_EXTRAIT FOURNI_
● ● ● ●

Des élections démocratiques ?
On ne saurait parler d’élections libres tant le président sortant, Rodrigo Duterte a banalisé un régime de terreur (multiplication des exécutions extrajudiciaires, arrestation arbitraire d’opposant.es [2]…). Il a assuré la plus grande impunité aux forces de répression. Dernièrement, il a engagé une guerre à outrance contre des mouvements progressistes dans la grande île méridionale de Mindanao. Concernant l’organisation du scrutin, dans un rapport publié le 17 mai, une mission d’observation mandatée par la ICHRP [3] relève nombre de problèmes concrets : niveau élevé de dysfonctionnements du système électronique de vote, mauvaise tenue des listes électorales, campagnes de dénigrement de candidat.es et fakenews via les réseaux sociaux, menaces proférées contre les « rouges » (réels ou supposés)…
L’utilisations des réseaux sociaux, de Facebook, TikTok ou Youtube par le pouvoir atteint des sommets aux Philippines, or une grande partie de la jeunesse, accro aux téléphones portables n’est connecté que par ce biais, en particulier dans les milieux populaires.
Le retour du clan Marcos
Après avoir imposé un régime de loi martiale, en 1972, Ferdinand Marcos a véritablement privatisé l’appareil d’Etat au profit de son clan et de ses alliés, excluant de tout pouvoir les grandes familles rivales. Ce n’est qu’en 1986 que la dictature a été renversée lors de la « révolution d’EDSA [4] » combinant une rébellion militaire minoritaire et une vaste mobilisation populaire, Marcos devant être exfiltré du pays par Washington.

● ● ● ●

_LISTE_
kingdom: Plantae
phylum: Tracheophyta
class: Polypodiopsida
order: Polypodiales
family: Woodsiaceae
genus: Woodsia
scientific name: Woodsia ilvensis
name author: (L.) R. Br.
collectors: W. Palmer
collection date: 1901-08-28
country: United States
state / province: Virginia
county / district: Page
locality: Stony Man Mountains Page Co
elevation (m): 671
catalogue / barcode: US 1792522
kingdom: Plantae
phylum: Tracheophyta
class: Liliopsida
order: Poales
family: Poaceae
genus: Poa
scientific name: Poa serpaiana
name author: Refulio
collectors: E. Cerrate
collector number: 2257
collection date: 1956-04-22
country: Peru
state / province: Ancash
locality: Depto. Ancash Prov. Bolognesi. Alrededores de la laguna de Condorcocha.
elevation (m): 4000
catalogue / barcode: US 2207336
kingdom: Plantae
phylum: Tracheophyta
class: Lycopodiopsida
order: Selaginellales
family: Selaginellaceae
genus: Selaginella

● ● ● ●

_TÂCHE DEMANDÉE_
Recopiez intégralement le texte sur les élections aux Philippines, sans y changer un mot. Les lignes n'interviennent en rien ici.

_SOLUTION PROPOSÉE_
Des élections démocratiques ?
On ne saurait parler d’élections libres tant le président sortant, Rodrigo Duterte a banalisé un régime de terreur (multiplication des exécutions extrajudiciaires, arrestation arbitraire d’opposant.es [2]…). Il a assuré la plus grande impunité aux forces de répression. Dernièrement, il a engagé une guerre à outrance contre des mouvements progressistes dans la grande île méridionale de Mindanao. Concernant l’organisation du scrutin, dans un rapport publié le 17 mai, une mission d’observation mandatée par la ICHRP [3] relève nombre de problèmes concrets : niveau élevé de dysfonctionnements du système électronique de vote, mauvaise tenue des listes électorales, campagnes de dénigrement de candidat.es et fakenews via les réseaux sociaux, menaces proférées contre les « rouges » (réels ou supposés)…
L’utilisations des réseaux sociaux, de Facebook, TikTok ou Youtube par le pouvoir atteint des sommets aux Philippines, or une grande partie de la jeunesse, accro aux téléphones portables n’est connecté que par ce biais, en particulier dans les milieux populaires.
Le retour du clan Marcos
Après avoir imposé un régime de loi martiale, en 1972, Ferdinand Marcos a véritablement privatisé l’appareil d’Etat au profit de son clan et de ses alliés, excluant de tout pouvoir les grandes familles rivales. Ce n’est qu’en 1986 que la dictature a été renversée lors de la « révolution d’EDSA [4] » combinant une rébellion militaire minoritaire et une vaste mobilisation populaire, Marcos devant être exfiltré du pays par Washington.